Stanford researchers flag possible manipulation on Polymarket Bitcoin market
Stanford researchers identified possible manipulation in one of Polymarket's most popular Bitcoin betting markets, according to a Bloomberg report. The study found $8.2 million in suspected price manipulation, with suspicious trading on Binance influencing Bitcoin prices just before Polymarket settlements. Polymarket operates as a CFTC-regulated prediction market platform. The researchers flagged repeated bursts of one-sided trading on Binance that temporarily moved Bitcoin's price in the final seconds before bets closed.
The $8.2 million quantified loss turns manipulation from theory into a measurable market-integrity failure on a CFTC-regulated venue. Retail traders now face documented evidence that settlement design on ultra-short crypto binaries favors speed over fairness. Polymarket, the finding arrives as its Bitcoin contract volumes hit $4 billion, proving demand but also exposing how that same scale amplifies exploit rewards.

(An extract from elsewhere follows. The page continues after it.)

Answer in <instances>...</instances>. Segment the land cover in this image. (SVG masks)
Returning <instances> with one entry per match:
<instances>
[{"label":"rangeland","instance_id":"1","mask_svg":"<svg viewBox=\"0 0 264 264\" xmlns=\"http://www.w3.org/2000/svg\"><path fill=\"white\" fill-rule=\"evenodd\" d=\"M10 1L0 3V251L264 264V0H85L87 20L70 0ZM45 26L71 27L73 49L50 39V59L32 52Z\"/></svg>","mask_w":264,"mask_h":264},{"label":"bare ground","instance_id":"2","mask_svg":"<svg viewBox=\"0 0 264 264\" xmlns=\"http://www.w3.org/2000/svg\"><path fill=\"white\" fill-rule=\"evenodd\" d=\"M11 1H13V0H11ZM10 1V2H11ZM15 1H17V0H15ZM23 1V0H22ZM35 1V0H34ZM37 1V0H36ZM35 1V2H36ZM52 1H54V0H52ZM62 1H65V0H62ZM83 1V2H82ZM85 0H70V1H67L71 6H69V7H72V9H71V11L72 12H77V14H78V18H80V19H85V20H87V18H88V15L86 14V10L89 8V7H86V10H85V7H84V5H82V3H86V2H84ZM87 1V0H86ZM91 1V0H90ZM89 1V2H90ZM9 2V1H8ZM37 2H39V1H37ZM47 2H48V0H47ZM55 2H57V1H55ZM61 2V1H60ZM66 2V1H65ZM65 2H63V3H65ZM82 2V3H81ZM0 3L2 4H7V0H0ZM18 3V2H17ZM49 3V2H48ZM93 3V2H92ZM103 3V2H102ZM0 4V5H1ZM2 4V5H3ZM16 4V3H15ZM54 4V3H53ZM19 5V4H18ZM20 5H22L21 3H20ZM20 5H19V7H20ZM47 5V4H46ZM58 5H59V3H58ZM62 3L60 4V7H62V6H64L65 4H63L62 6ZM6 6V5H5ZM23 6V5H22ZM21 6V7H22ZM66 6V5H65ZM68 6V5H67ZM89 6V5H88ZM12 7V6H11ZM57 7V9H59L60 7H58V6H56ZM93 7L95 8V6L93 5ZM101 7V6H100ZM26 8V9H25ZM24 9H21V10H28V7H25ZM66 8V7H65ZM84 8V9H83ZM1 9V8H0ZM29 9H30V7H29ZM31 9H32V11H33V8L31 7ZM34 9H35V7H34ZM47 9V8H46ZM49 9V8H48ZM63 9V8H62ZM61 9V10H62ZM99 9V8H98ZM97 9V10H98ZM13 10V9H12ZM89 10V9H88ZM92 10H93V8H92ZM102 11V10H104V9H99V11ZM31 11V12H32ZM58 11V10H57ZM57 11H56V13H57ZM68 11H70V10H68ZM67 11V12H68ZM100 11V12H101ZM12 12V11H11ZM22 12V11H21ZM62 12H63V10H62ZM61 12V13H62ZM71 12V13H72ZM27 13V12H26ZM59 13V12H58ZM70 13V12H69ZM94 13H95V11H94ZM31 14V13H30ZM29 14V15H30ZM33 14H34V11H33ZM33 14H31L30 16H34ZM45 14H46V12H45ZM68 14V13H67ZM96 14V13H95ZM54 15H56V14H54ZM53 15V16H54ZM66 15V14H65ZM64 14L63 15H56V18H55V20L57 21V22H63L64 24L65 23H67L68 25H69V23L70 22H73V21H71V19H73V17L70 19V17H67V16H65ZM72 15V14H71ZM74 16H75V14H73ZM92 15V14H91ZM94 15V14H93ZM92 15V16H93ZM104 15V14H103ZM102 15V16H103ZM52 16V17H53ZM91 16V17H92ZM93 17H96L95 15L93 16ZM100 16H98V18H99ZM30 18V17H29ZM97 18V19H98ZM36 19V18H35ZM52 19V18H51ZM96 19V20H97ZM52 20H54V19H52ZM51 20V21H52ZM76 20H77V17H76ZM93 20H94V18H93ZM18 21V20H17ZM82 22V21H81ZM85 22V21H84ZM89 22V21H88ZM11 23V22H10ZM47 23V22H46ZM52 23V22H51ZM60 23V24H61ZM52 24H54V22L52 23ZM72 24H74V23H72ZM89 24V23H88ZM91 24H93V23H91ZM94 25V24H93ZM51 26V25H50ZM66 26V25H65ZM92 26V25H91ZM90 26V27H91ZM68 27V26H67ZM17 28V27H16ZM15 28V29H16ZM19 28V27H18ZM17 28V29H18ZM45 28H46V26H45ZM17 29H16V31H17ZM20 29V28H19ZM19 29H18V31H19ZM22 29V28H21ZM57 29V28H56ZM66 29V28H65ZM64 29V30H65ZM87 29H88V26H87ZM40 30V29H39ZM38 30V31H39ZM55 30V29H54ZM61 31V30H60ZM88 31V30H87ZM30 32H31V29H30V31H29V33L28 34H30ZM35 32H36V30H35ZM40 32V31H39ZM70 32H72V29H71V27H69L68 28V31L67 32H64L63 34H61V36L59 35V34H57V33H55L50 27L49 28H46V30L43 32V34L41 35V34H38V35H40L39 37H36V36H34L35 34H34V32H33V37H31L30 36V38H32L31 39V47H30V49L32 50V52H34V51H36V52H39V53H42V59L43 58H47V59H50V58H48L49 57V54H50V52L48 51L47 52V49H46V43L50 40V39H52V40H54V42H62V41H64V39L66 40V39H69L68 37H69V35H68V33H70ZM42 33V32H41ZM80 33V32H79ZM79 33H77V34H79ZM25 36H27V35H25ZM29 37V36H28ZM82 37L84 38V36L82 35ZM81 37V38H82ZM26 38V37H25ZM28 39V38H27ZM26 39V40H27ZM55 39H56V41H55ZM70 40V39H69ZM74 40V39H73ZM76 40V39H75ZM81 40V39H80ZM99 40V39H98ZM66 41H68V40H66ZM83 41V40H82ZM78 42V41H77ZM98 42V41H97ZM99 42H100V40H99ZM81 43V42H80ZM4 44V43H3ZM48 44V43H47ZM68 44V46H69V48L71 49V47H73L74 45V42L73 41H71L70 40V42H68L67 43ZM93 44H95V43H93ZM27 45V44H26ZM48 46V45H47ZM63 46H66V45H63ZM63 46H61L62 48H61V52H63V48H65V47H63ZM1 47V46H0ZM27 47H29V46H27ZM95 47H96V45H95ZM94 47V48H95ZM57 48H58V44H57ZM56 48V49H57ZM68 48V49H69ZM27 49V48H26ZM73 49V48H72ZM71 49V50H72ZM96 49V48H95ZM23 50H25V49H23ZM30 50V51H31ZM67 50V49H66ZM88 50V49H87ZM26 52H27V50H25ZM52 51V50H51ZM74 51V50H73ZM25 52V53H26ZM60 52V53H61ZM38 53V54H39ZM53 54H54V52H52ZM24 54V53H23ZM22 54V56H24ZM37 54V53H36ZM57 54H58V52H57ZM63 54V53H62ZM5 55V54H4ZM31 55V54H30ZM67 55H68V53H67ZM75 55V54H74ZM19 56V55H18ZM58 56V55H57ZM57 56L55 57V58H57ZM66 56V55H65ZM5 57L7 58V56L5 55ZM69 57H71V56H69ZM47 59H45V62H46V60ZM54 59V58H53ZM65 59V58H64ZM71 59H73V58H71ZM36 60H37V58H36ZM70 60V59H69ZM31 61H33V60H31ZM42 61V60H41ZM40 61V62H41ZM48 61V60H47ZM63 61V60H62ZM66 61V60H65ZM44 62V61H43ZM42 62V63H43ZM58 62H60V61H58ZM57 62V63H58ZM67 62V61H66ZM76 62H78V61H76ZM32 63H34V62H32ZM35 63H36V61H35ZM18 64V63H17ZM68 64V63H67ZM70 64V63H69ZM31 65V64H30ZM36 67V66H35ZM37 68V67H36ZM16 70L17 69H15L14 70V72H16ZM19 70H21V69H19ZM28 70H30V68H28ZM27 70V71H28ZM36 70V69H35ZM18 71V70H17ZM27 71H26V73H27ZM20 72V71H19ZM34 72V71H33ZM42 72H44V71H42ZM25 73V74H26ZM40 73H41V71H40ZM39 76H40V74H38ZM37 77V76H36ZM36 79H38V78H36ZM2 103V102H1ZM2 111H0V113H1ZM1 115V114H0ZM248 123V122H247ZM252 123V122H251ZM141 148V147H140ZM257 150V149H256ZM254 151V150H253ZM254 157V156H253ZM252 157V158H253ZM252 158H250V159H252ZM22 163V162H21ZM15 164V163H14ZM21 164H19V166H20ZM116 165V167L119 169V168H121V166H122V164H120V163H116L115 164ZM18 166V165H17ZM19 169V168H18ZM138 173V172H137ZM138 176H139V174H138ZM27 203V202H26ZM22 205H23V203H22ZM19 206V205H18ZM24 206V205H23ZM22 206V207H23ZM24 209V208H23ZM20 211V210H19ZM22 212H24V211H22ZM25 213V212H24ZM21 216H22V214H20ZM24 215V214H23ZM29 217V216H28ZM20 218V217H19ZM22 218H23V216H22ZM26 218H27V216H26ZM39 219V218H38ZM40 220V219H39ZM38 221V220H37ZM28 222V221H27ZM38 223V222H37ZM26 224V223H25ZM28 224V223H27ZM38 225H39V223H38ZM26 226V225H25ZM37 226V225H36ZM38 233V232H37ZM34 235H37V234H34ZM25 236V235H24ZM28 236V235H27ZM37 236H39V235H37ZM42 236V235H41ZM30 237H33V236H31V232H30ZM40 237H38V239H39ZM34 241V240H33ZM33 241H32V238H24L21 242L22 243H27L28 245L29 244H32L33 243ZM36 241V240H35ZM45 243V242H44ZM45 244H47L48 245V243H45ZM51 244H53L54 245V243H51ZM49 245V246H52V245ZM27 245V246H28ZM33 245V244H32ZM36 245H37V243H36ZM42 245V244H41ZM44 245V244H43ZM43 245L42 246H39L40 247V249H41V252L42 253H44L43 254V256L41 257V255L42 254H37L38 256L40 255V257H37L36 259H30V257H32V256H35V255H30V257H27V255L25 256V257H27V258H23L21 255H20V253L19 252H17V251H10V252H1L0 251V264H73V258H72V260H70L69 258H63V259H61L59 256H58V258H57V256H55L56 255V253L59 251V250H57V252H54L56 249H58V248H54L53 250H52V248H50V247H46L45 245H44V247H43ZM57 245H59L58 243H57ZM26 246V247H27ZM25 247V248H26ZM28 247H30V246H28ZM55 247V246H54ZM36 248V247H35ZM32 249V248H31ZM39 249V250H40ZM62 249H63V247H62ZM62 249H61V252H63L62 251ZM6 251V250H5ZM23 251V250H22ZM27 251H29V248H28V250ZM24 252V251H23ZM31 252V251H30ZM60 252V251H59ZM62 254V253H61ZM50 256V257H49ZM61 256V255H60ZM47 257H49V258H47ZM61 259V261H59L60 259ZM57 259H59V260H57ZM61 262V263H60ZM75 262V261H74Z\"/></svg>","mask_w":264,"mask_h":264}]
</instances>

Regulators reviewing event-contract frameworks can cite the Stanford study as concrete proof that settlement mechanics need intervention. Competing venues like Kalshi and Robinhood will use this in retail pitch decks to stress their longer-dated or more transparent alternatives. The reputational risk hardens if Polymarket cannot patch settlement timing before a second study or enforcement action lands.